Mai regalare una perla senza chiedere in pegno anche solo una monetina. E nemmeno una spilla. La forma sferica o a goccia della perla evoca lacrime, la punta della spilla richiama dolore e rottura di legami. Un’amica di infanzia me ne regalò una anni fa e io non le diedi nulla in pegno perché non sono superstiziosa. Ma ancora oggi mi chiedo se la sequenza di sf…. che ho avuto subito dopo non sia una conseguenza di quel malaugurato regalo.

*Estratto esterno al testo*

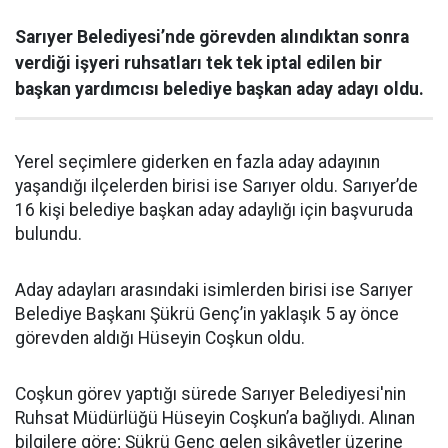
Sarıyer Belediyesi’nde görevden alındıktan sonra
verdiği işyeri ruhsatları tek tek iptal edilen bir
başkan yardımcısı belediye başkan aday adayı oldu.
Yerel seçimlere giderken en fazla aday adayının
yaşandığı ilçelerden birisi ise Sarıyer oldu. Sarıyer’de
16 kişi belediye başkan aday adaylığı için başvuruda
bulundu.
Aday adayları arasındaki isimlerden birisi ise Sarıyer
Belediye Başkanı Şükrü Genç’in yaklaşık 5 ay önce
görevden aldığı Hüseyin Coşkun oldu.
Coşkun görev yaptığı sürede Sarıyer Belediyesi'nin
Ruhsat Müdürlüğü Hüseyin Coşkun’a bağlıydı. Alınan
bilgilere göre; Şükrü Genç gelen şikâyetler üzerine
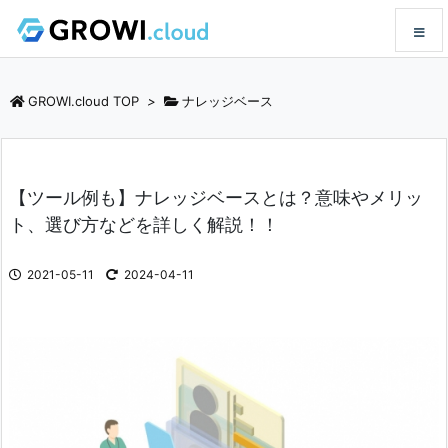
メニュ
GROWI.cloud TOP
>
ナレッジベース
サイド
【ツール例も】ナレッジベースとは？意味やメリッ
前へ
ト、選び方などを詳しく解説！！
次へ
2021-05-11
2024-04-11
検索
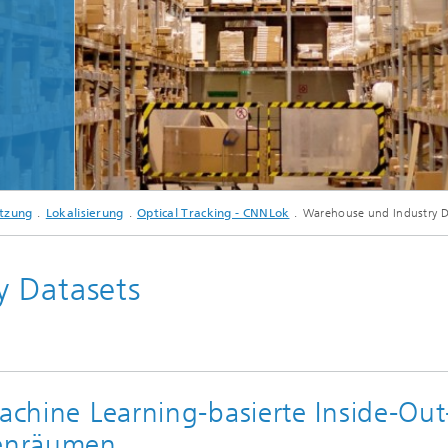
sche Initiativen
Lager - Logistik
etzung
Lokalisierung
Optical Tracking - CNNLok
Warehouse und Industry D
y Datasets
achine Learning-basierte Inside-Out
nenräumen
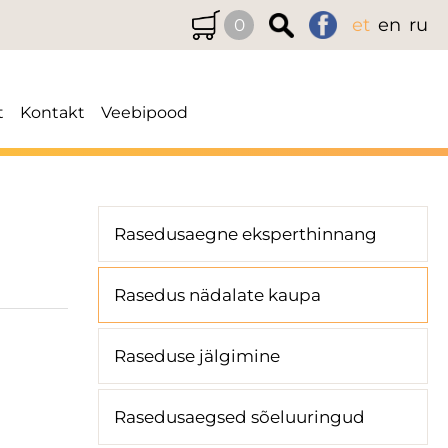
et
en
ru
0
t
Kontakt
Veebipood
Rasedusaegne eksperthinnang
Rasedus nädalate kaupa
Raseduse jälgimine
Rasedusaegsed sõeluuringud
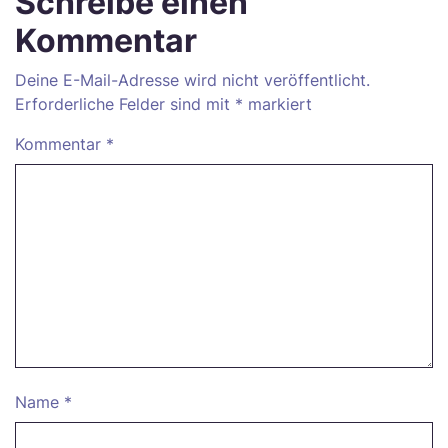
Schreibe einen
Kommentar
Deine E-Mail-Adresse wird nicht veröffentlicht.
Erforderliche Felder sind mit
*
markiert
Kommentar
*
Name
*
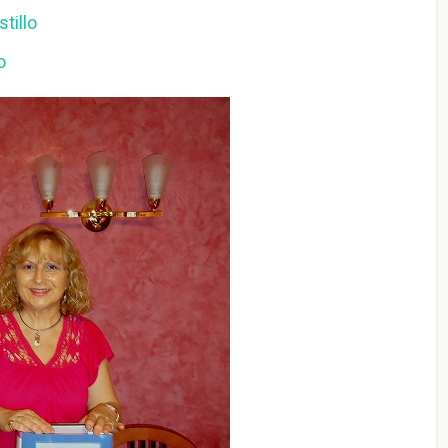
tillo
o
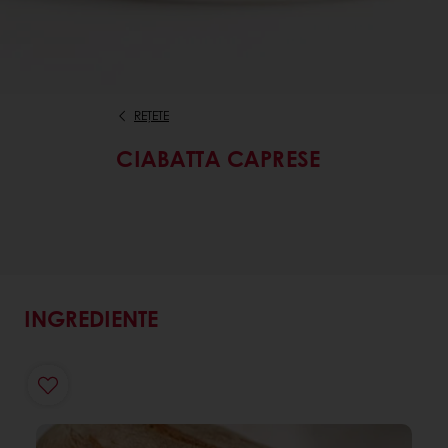
REȚETE
CIABATTA CAPRESE
INGREDIENTE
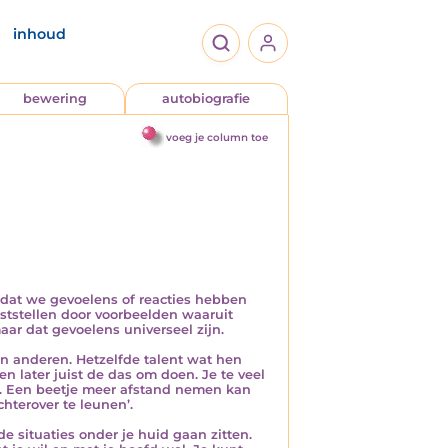
inhoud
bewering
autobiografie
voeg je column toe
 dat we gevoelens of reacties hebben
ruststellen door voorbeelden waaruit
maar dat gevoelens universeel zijn.
n anderen. Hetzelfde talent wat hen
n later juist de das om doen. Je te veel
en. Een beetje meer afstand nemen kan
hterover te leunen’.
e situaties onder je huid gaan zitten.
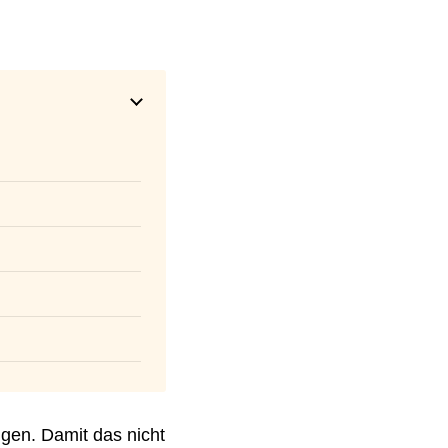
igen. Damit das nicht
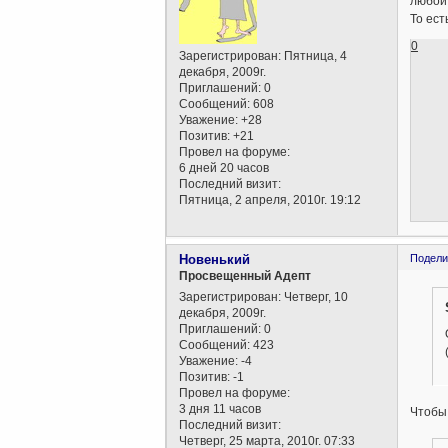
любой
То ест
0
Зарегистрирован
: Пятница, 4
декабря, 2009г.
Приглашений:
0
Сообщений:
608
Уважение:
+28
Позитив:
+21
Провел на форуме:
6 дней 20 часов
Последний визит:
Пятница, 2 апреля, 2010г. 19:12
Новенький
Подели
Просвещенный Адепт
Зарегистрирован
: Четверг, 10
декабря, 2009г.
Приглашений:
0
Сообщений:
423
Уважение:
-4
Позитив:
-1
Провел на форуме:
3 дня 11 часов
Чтобы 
Последний визит:
Четверг, 25 марта, 2010г. 07:33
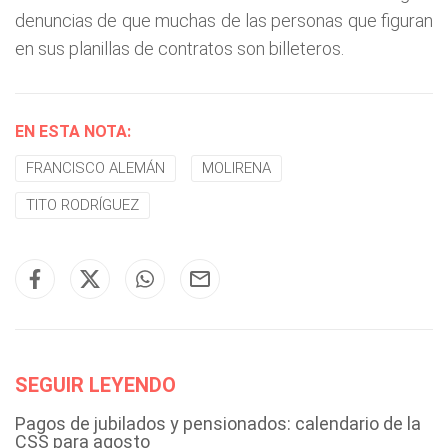
denuncias de que muchas de las personas que figuran
en sus planillas de contratos son billeteros.
EN ESTA NOTA:
FRANCISCO ALEMÁN
MOLIRENA
TITO RODRÍGUEZ
SEGUIR LEYENDO
Pagos de jubilados y pensionados: calendario de la
CSS para agosto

Il mese di maggio, con le sue orchidee multicolore, inebrianti mughetti e rose belle e spinose, è denso di cerimonie: fioccano gli inviti a feste di matrimonio, battesimi, lauree, anniversari, nascite, unioni convenzionali o meno. Ma qual è il regalo più adatto da offrire senza incorrere in errori di stile e simbologia? Oggi molte superstizioni sono superate e razionalmente comprensibili. Tuttavia, sarebbe meglio evitare di incorrere in certi errori senza prima informarsi e magari condividere l’idea proprio con chi riceverà il nostro dono. Alla fine, basta davvero poco: nel caso della perla, di per sé simbolo di purezza, saggezza, amore autentico, è sufficiente lo scambio con una monetina anche da un centesimo. Un dono vero è sempre il frutto di una ricerca, di un pensiero che faccia sentire speciale la persona che lo riceve. Non qualcosa di seriale ma il risultato di una scelta che fa sì che un parente, un’amica o amico, pensino a noi con affetto e mantengano un buon ricordo della nostra partecipazione. Il giusto monile è spesso associato alla sua simbologia e personalizzato. Oggi il settore orafo argentiero-gioielliero italiano offre idee per tutti i gusti, occasioni e tasche. Basta cercare.